Just north of the Chilean city of Iquique, a giant wall of sand rises up like a petrified tidal wave. On its far side lies the Atacama, the world's driest desert, a 40,000-square-mile wasteland not unlike the surface of the moon. No plant life grows here, not even cactus. In fact, in parts of it there is no record of rainfall—ever.
Thankfully, the desire to golf knows neither bounds nor reason, which explains the existence of the Club de Golf Playa Blanca, located roughly forty bone-rattling minutes by car into the desert. Although a marginal golfer, I am a connoisseur of the exotic. So when I heard about Playa Blanca while traveling in northern Chile, I was drawn to it like Darwin to the Galápagos Islands.
The rough road to Playa Blanca is lined by animitas, shrines to highway tragedies in the form of wooden crosses. When it comes to intimidation, it has Magnolia Lane beat by a mile. I steered my rental car past a gate to the brick-and-stone clubhouse, where I found Hector Ruiz, a grizzled local, manning the desk.
In Spanish, Ruiz recited the golf course's history: European mining executives from the saltpeter boom of the 1910s brought the game to this unlikely spot, sketching out a course for fun. "They wore white overalls and rode horses between holes," said Ruiz, who caddied at Playa Blanca during the Second World War. "Originally the holes were peach cans buried in the sand. Now we are certified and official, just like a normal course."
Ruiz then warned me that a day of golf at Playa Blanca is an abbreviated affair that typically ends by noon, when daily windstorms, especially in summer, send dust devils ripping through the area like mini tornadoes.
Just like a normal course.
Luckily, I had arrived at 8:30, in time to squeeze in a full eighteen. After I paid my $15 greens fee and borrowed a set of clubs, Ruiz handed me my "grass," a piece of truck tire perforated with bushy plastic spikes. This improvised Astroturf, he said, would be both tee box and fairway.
I joined a threesome on the first tee: a local marine officer, an electrical engineer and a Taiwanese businessman whom the others (speaking English) called "Playboy." I shook their hands, dropped my mat on the sand, placed my ball on it and swung away.
The first thing I noticed is that Playa Blanca is, essentially, a work of fiction, as neither water nor vegetation exist. "Water" is outlined by blue-painted rocks laid out in lagoon-shaped pods. Bunches of green rocks serve as trees. The greens, far from green, are a mixture of seashells, sand and motor oil spread around the hole.

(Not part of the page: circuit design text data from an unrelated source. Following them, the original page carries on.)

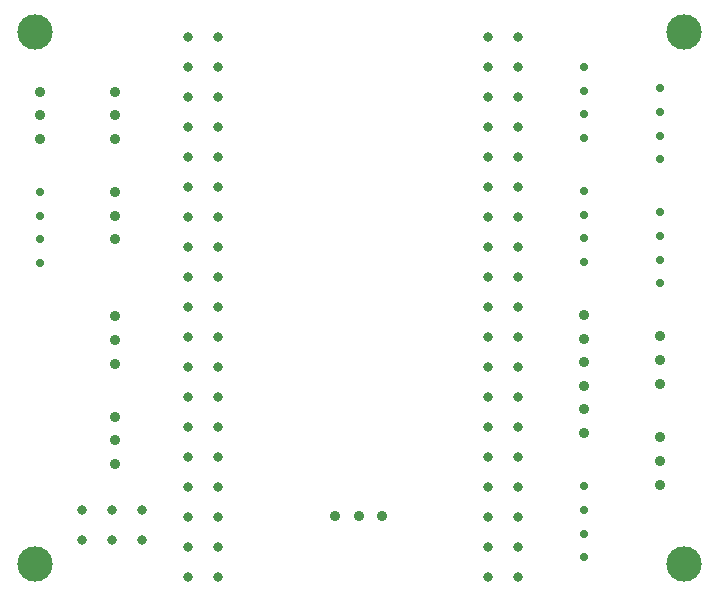
<source format=gbr>
G04 DesignSpark PCB Gerber Version 10.0 Build 5299*
G04 #@! TF.Part,Single*
G04 #@! TF.FilePolarity,Positive*
%FSLAX35Y35*%
%MOIN*%
G04 #@! TA.AperFunction,ComponentDrill*
%ADD81C,0.02756*%
G04 #@! TA.AperFunction,MechanicalDrill*
%ADD80C,0.03150*%
G04 #@! TA.AperFunction,ComponentDrill*
%ADD82C,0.03543*%
G04 #@! TA.AperFunction,MechanicalDrill*
%ADD79C,0.11811*%
G04 #@! TD.AperFunction*
X0Y0D02*
D02*
D79*
X10443Y11072D03*
Y188238D03*
X226978Y11072D03*
Y188238D03*
D02*
D80*
X25994Y18789D03*
Y28789D03*
X35994Y18789D03*
Y28789D03*
X45994Y18789D03*
Y28789D03*
X61545Y6584D03*
Y16584D03*
Y26584D03*
Y36584D03*
Y46584D03*
Y56584D03*
Y66584D03*
Y76584D03*
Y86584D03*
Y96584D03*
Y106584D03*
Y116584D03*
Y126584D03*
Y136584D03*
Y146584D03*
Y156584D03*
Y166584D03*
Y176584D03*
Y186584D03*
X71545Y6584D03*
Y16584D03*
Y26584D03*
Y36584D03*
Y46584D03*
Y56584D03*
Y66584D03*
Y76584D03*
Y86584D03*
Y96584D03*
Y106584D03*
Y116584D03*
Y126584D03*
Y136584D03*
Y146584D03*
Y156584D03*
Y166584D03*
Y176584D03*
Y186584D03*
X161545Y6584D03*
Y16584D03*
Y26584D03*
Y36584D03*
Y46584D03*
Y56584D03*
Y66584D03*
Y76584D03*
Y86584D03*
Y96584D03*
Y106584D03*
Y116584D03*
Y126584D03*
Y136584D03*
Y146584D03*
Y156584D03*
Y166584D03*
Y176584D03*
Y186584D03*
X171545Y6584D03*
Y16584D03*
Y26584D03*
Y36584D03*
Y46584D03*
Y56584D03*
Y66584D03*
Y76584D03*
Y86584D03*
Y96584D03*
Y106584D03*
Y116584D03*
Y126584D03*
Y136584D03*
Y146584D03*
Y156584D03*
Y166584D03*
Y176584D03*
Y186584D03*
D02*
D81*
X12017Y111309D03*
Y119183D03*
Y127057D03*
Y134931D03*
X193513Y13198D03*
Y21072D03*
Y28946D03*
Y36820D03*
Y111663D03*
Y119537D03*
Y127411D03*
Y135285D03*
Y153002D03*
Y160876D03*
Y168750D03*
Y176624D03*
X218710Y104498D03*
Y112372D03*
Y120246D03*
Y128120D03*
Y145836D03*
Y153710D03*
Y161584D03*
Y169458D03*
D02*
D82*
X12017Y152608D03*
Y160482D03*
Y168356D03*
X37214Y44301D03*
Y52175D03*
Y60049D03*
Y77765D03*
Y85639D03*
Y93513D03*
Y119183D03*
Y127057D03*
Y134931D03*
Y152608D03*
Y160482D03*
Y168356D03*
X110521Y26820D03*
X118395D03*
X126269D03*
X193513Y54576D03*
Y62450D03*
Y70324D03*
Y78198D03*
Y86072D03*
Y93946D03*
X218710Y37411D03*
Y45285D03*
Y53159D03*
Y71033D03*
Y78907D03*
Y86781D03*
X0Y0D02*
M02*

</source>
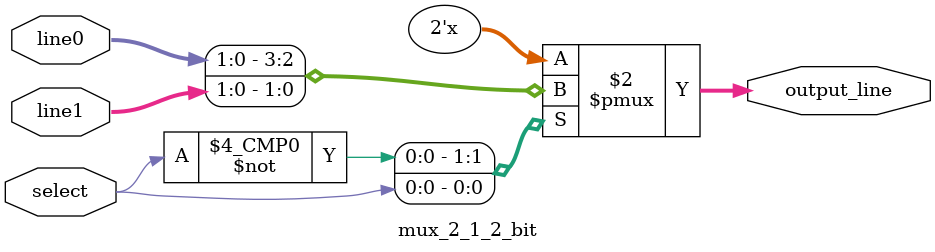
<source format=v>
module mux_2_1_2_bit(
    input [1:0] line0,
    input [1:0] line1,
    input select,
    output reg [1:0] output_line
);

    always @(line0 or line1 or select) begin
        case(select)
            0: output_line = line0;
            1: output_line = line1;
            default: output_line = 2'hx;
        endcase
    end

endmodule
</source>
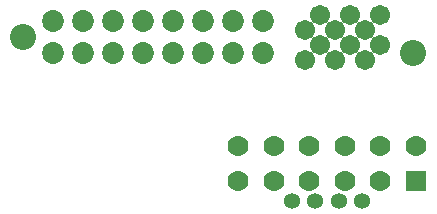
<source format=gbr>
%TF.GenerationSoftware,KiCad,Pcbnew,9.0.6*%
%TF.CreationDate,2025-12-04T16:08:16+01:00*%
%TF.ProjectId,ASUS BTF GPU Mini-ITX Adapter,41535553-2042-4544-9620-475055204d69,rev?*%
%TF.SameCoordinates,Original*%
%TF.FileFunction,Soldermask,Bot*%
%TF.FilePolarity,Negative*%
%FSLAX46Y46*%
G04 Gerber Fmt 4.6, Leading zero omitted, Abs format (unit mm)*
G04 Created by KiCad (PCBNEW 9.0.6) date 2025-12-04 16:08:16*
%MOMM*%
%LPD*%
G01*
G04 APERTURE LIST*
G04 Aperture macros list*
%AMRoundRect*
0 Rectangle with rounded corners*
0 $1 Rounding radius*
0 $2 $3 $4 $5 $6 $7 $8 $9 X,Y pos of 4 corners*
0 Add a 4 corners polygon primitive as box body*
4,1,4,$2,$3,$4,$5,$6,$7,$8,$9,$2,$3,0*
0 Add four circle primitives for the rounded corners*
1,1,$1+$1,$2,$3*
1,1,$1+$1,$4,$5*
1,1,$1+$1,$6,$7*
1,1,$1+$1,$8,$9*
0 Add four rect primitives between the rounded corners*
20,1,$1+$1,$2,$3,$4,$5,0*
20,1,$1+$1,$4,$5,$6,$7,0*
20,1,$1+$1,$6,$7,$8,$9,0*
20,1,$1+$1,$8,$9,$2,$3,0*%
G04 Aperture macros list end*
%ADD10C,2.210000*%
%ADD11C,1.854000*%
%ADD12C,1.704000*%
%ADD13RoundRect,0.102000X-0.785000X-0.785000X0.785000X-0.785000X0.785000X0.785000X-0.785000X0.785000X0*%
%ADD14C,1.774000*%
%ADD15C,1.354000*%
G04 APERTURE END LIST*
D10*
%TO.C,REF\u002A\u002A*%
X164990000Y-104000000D03*
X198010000Y-105350000D03*
D11*
X167530000Y-105350000D03*
X170070000Y-105350000D03*
X172610000Y-105350000D03*
X175150000Y-105350000D03*
X177690000Y-105350000D03*
X180230000Y-105350000D03*
X182770000Y-105350000D03*
X185310000Y-105350000D03*
X185310000Y-102650000D03*
X182770000Y-102650000D03*
X180230000Y-102650000D03*
X177690000Y-102650000D03*
X175150000Y-102650000D03*
X172610000Y-102650000D03*
X170070000Y-102650000D03*
X167530000Y-102650000D03*
D12*
X188810000Y-105905000D03*
X190080000Y-104635000D03*
X191350000Y-105905000D03*
X192620000Y-104635000D03*
X193890000Y-105905000D03*
X195160000Y-104635000D03*
X195160000Y-102095000D03*
X193890000Y-103365000D03*
X192620000Y-102095000D03*
X191350000Y-103365000D03*
X190080000Y-102095000D03*
X188810000Y-103365000D03*
%TD*%
D13*
%TO.C,REF\u002A\u002A*%
X198193250Y-116180000D03*
D14*
X195193250Y-116180000D03*
X192193250Y-116180000D03*
X189193250Y-116180000D03*
X186193250Y-116180000D03*
X183193250Y-116180000D03*
X198193250Y-113180000D03*
X195193250Y-113180000D03*
X192193250Y-113180000D03*
X189193250Y-113180000D03*
X186193250Y-113180000D03*
X183193250Y-113180000D03*
D15*
X193693250Y-117850000D03*
X191693250Y-117850000D03*
X189693250Y-117850000D03*
X187693250Y-117850000D03*
%TD*%
M02*

</source>
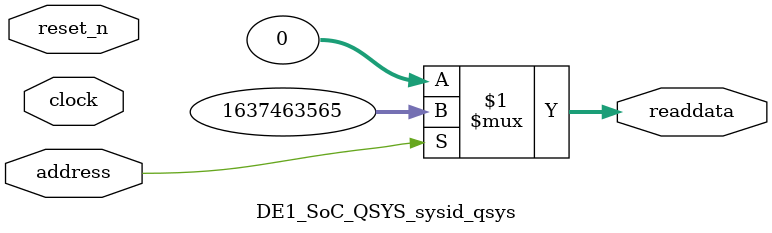
<source format=v>

`timescale 1ns / 1ps
// synthesis translate_on

// turn off superfluous verilog processor warnings 
// altera message_level Level1 
// altera message_off 10034 10035 10036 10037 10230 10240 10030 

module DE1_SoC_QSYS_sysid_qsys (
               // inputs:
                address,
                clock,
                reset_n,

               // outputs:
                readdata
             )
;

  output  [ 31: 0] readdata;
  input            address;
  input            clock;
  input            reset_n;

  wire    [ 31: 0] readdata;
  //control_slave, which is an e_avalon_slave
  assign readdata = address ? 1637463565 : 0;

endmodule




</source>
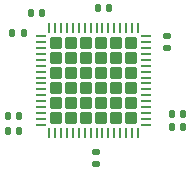
<source format=gtp>
%TF.GenerationSoftware,KiCad,Pcbnew,8.0.8*%
%TF.CreationDate,2025-02-14T18:20:32-05:00*%
%TF.ProjectId,caravel-M.2-card-QFN,63617261-7665-46c2-9d4d-2e322d636172,1*%
%TF.SameCoordinates,Original*%
%TF.FileFunction,Paste,Top*%
%TF.FilePolarity,Positive*%
%FSLAX46Y46*%
G04 Gerber Fmt 4.6, Leading zero omitted, Abs format (unit mm)*
G04 Created by KiCad (PCBNEW 8.0.8) date 2025-02-14 18:20:32*
%MOMM*%
%LPD*%
G01*
G04 APERTURE LIST*
G04 Aperture macros list*
%AMRoundRect*
0 Rectangle with rounded corners*
0 $1 Rounding radius*
0 $2 $3 $4 $5 $6 $7 $8 $9 X,Y pos of 4 corners*
0 Add a 4 corners polygon primitive as box body*
4,1,4,$2,$3,$4,$5,$6,$7,$8,$9,$2,$3,0*
0 Add four circle primitives for the rounded corners*
1,1,$1+$1,$2,$3*
1,1,$1+$1,$4,$5*
1,1,$1+$1,$6,$7*
1,1,$1+$1,$8,$9*
0 Add four rect primitives between the rounded corners*
20,1,$1+$1,$2,$3,$4,$5,0*
20,1,$1+$1,$4,$5,$6,$7,0*
20,1,$1+$1,$6,$7,$8,$9,0*
20,1,$1+$1,$8,$9,$2,$3,0*%
G04 Aperture macros list end*
%ADD10RoundRect,0.140000X-0.140000X-0.170000X0.140000X-0.170000X0.140000X0.170000X-0.140000X0.170000X0*%
%ADD11RoundRect,0.140000X0.140000X0.170000X-0.140000X0.170000X-0.140000X-0.170000X0.140000X-0.170000X0*%
%ADD12RoundRect,0.140000X-0.170000X0.140000X-0.170000X-0.140000X0.170000X-0.140000X0.170000X0.140000X0*%
%ADD13RoundRect,0.250000X0.265000X-0.265000X0.265000X0.265000X-0.265000X0.265000X-0.265000X-0.265000X0*%
%ADD14RoundRect,0.062500X0.062500X-0.362500X0.062500X0.362500X-0.062500X0.362500X-0.062500X-0.362500X0*%
%ADD15RoundRect,0.062500X0.362500X-0.062500X0.362500X0.062500X-0.362500X0.062500X-0.362500X-0.062500X0*%
%ADD16RoundRect,0.140000X0.170000X-0.140000X0.170000X0.140000X-0.170000X0.140000X-0.170000X-0.140000X0*%
G04 APERTURE END LIST*
D10*
X74058729Y-24053049D03*
X75018729Y-24053049D03*
D11*
X81288729Y-34113049D03*
X80328729Y-34113049D03*
D10*
X66468729Y-34483049D03*
X67428729Y-34483049D03*
X66858729Y-26223049D03*
X67818729Y-26223049D03*
D11*
X68415129Y-24453049D03*
X69375129Y-24453049D03*
D10*
X66468729Y-33233049D03*
X67428729Y-33233049D03*
D12*
X79938729Y-26473049D03*
X79938729Y-27433049D03*
D13*
X70528729Y-33403049D03*
X71808729Y-33403049D03*
X73088729Y-33403049D03*
X74368729Y-33403049D03*
X75648729Y-33403049D03*
X76928729Y-33403049D03*
X70528729Y-32123049D03*
X71808729Y-32123049D03*
X73088729Y-32123049D03*
X74368729Y-32123049D03*
X75648729Y-32123049D03*
X76928729Y-32123049D03*
X70528729Y-30843049D03*
X71808729Y-30843049D03*
X73088729Y-30843049D03*
X74368729Y-30843049D03*
X75648729Y-30843049D03*
X76928729Y-30843049D03*
X70528729Y-29563049D03*
X71808729Y-29563049D03*
X73088729Y-29563049D03*
X74368729Y-29563049D03*
X75648729Y-29563049D03*
X76928729Y-29563049D03*
X70528729Y-28283049D03*
X71808729Y-28283049D03*
X73088729Y-28283049D03*
X74368729Y-28283049D03*
X75648729Y-28283049D03*
X76928729Y-28283049D03*
X70528729Y-27003049D03*
X71808729Y-27003049D03*
X73088729Y-27003049D03*
X74368729Y-27003049D03*
X75648729Y-27003049D03*
X76928729Y-27003049D03*
D14*
X69978729Y-34653049D03*
X70478729Y-34653049D03*
X70978729Y-34653049D03*
X71478729Y-34653049D03*
X71978729Y-34653049D03*
X72478729Y-34653049D03*
X72978729Y-34653049D03*
X73478729Y-34653049D03*
X73978729Y-34653049D03*
X74478729Y-34653049D03*
X74978729Y-34653049D03*
X75478729Y-34653049D03*
X75978729Y-34653049D03*
X76478729Y-34653049D03*
X76978729Y-34653049D03*
X77478729Y-34653049D03*
D15*
X78178729Y-33953049D03*
X78178729Y-33453049D03*
X78178729Y-32953049D03*
X78178729Y-32453049D03*
X78178729Y-31953049D03*
X78178729Y-31453049D03*
X78178729Y-30953049D03*
X78178729Y-30453049D03*
X78178729Y-29953049D03*
X78178729Y-29453049D03*
X78178729Y-28953049D03*
X78178729Y-28453049D03*
X78178729Y-27953049D03*
X78178729Y-27453049D03*
X78178729Y-26953049D03*
X78178729Y-26453049D03*
D14*
X77478729Y-25753049D03*
X76978729Y-25753049D03*
X76478729Y-25753049D03*
X75978729Y-25753049D03*
X75478729Y-25753049D03*
X74978729Y-25753049D03*
X74478729Y-25753049D03*
X73978729Y-25753049D03*
X73478729Y-25753049D03*
X72978729Y-25753049D03*
X72478729Y-25753049D03*
X71978729Y-25753049D03*
X71478729Y-25753049D03*
X70978729Y-25753049D03*
X70478729Y-25753049D03*
X69978729Y-25753049D03*
D15*
X69278729Y-26453049D03*
X69278729Y-26953049D03*
X69278729Y-27453049D03*
X69278729Y-27953049D03*
X69278729Y-28453049D03*
X69278729Y-28953049D03*
X69278729Y-29453049D03*
X69278729Y-29953049D03*
X69278729Y-30453049D03*
X69278729Y-30953049D03*
X69278729Y-31453049D03*
X69278729Y-31953049D03*
X69278729Y-32453049D03*
X69278729Y-32953049D03*
X69278729Y-33453049D03*
X69278729Y-33953049D03*
D16*
X73958729Y-37243049D03*
X73958729Y-36283049D03*
D11*
X81288729Y-33046249D03*
X80328729Y-33046249D03*
M02*

</source>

I had played my share of desert golf, but this was something else. Case in point: On the eleventh, a simple 132-yard par three, my seven-iron clipped a corner of the carpet, scurrying the ball low and embedding it in a dune. I hacked into the buried lie and flew the ball over the green into a "bunker," a scooped-out hollow lined with ground seashells. Several unmitigated disasters ensued, and by the time I'd sunk my last putt, my partners were already on the next tee.
I wanted to hurry but . . . did I mention that at Playa Blanca scorpions are known to hide in the cups?